EPPI-Reviewer Web technology upgrade
The EPPI-Reviewer Web client is now written for Angular version 13 and has also been adjusted to fully follow all Angular best practices, making it more maintainable and quicker to develop. Concurrently, the client is now published as a separate/standalone App, separating it from the EPPI-Reviewer API. On the server side, the API now runs as a DotNet 6 app, which again, makes it more maintainable and aligned with the current mainstream (within the Microsoft ecosystem).
For users, the expected consequences are:
- The client is now much smaller in size and faster to load/run. Thus, opening up EPPI-Reviewer Web should be much faster, especially when doing so over a slow(ish) Internet connection and/or on slower hardware.
- The "look" of the client is also somewhat different, and in general more "compact", allowing to fit more data in less space, without, we believe, making the app harder to navigate.

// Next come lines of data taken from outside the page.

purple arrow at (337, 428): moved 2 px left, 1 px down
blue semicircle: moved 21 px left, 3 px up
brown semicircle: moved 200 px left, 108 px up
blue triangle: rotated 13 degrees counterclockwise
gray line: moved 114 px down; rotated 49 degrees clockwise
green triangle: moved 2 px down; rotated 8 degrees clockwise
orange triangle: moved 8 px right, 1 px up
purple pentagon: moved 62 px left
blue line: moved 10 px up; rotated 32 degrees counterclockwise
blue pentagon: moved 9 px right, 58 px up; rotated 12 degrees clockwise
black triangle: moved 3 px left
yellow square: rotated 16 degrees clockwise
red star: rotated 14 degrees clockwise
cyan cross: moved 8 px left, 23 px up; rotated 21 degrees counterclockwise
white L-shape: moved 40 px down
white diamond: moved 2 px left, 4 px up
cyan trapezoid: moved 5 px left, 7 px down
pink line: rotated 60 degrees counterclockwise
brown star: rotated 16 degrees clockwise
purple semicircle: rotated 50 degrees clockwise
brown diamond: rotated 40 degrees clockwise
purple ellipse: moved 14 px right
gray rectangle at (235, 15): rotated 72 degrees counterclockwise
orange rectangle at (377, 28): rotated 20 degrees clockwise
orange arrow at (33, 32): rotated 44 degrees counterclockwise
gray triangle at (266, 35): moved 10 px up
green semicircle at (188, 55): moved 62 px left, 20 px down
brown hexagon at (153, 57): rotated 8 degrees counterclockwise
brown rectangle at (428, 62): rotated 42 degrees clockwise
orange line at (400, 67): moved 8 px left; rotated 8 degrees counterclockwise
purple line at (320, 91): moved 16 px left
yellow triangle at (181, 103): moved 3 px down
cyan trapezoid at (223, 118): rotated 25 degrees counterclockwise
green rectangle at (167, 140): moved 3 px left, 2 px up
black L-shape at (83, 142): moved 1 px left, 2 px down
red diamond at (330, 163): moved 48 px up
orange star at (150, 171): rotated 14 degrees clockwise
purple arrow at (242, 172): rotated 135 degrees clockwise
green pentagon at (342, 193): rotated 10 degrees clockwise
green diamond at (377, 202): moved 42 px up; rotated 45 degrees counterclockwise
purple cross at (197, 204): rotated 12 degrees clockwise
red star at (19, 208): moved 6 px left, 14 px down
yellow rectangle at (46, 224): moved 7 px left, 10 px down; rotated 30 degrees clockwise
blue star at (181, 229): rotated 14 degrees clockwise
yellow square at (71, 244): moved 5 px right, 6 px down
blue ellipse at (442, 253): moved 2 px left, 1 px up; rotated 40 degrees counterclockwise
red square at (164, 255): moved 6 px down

- Hopefully there will also be a visible benefit in terms of the number and quality of new features that we'll be able to write for each forthcoming release, as a consequence of having made the development work a little faster and easier.
The downside of the above is that it's possible that this release does contain new bugs. The technology upgrade took several months of work, and has been subjected to additional testing routines. However, pretty much every "component" of the client was modified, which does mean that the risk of having introduced new (and hopefully small) bugs here and there is higher than usual.
Deduplication: better similarity scores
The algorithm calculating similarity scores between pair of (possible) duplicates has been improved in two ways. These changes apply to both versions (ER Web and ER 4), but do not have an impact on existing duplicate groups. First of all, there was a bug in the subroutine calculating similarity scores between author fields: if two references had a different number of authors, comparing Ref A to Ref B could produce a different similarity score from comparing Ref B to Ref A. This bug has been corrected.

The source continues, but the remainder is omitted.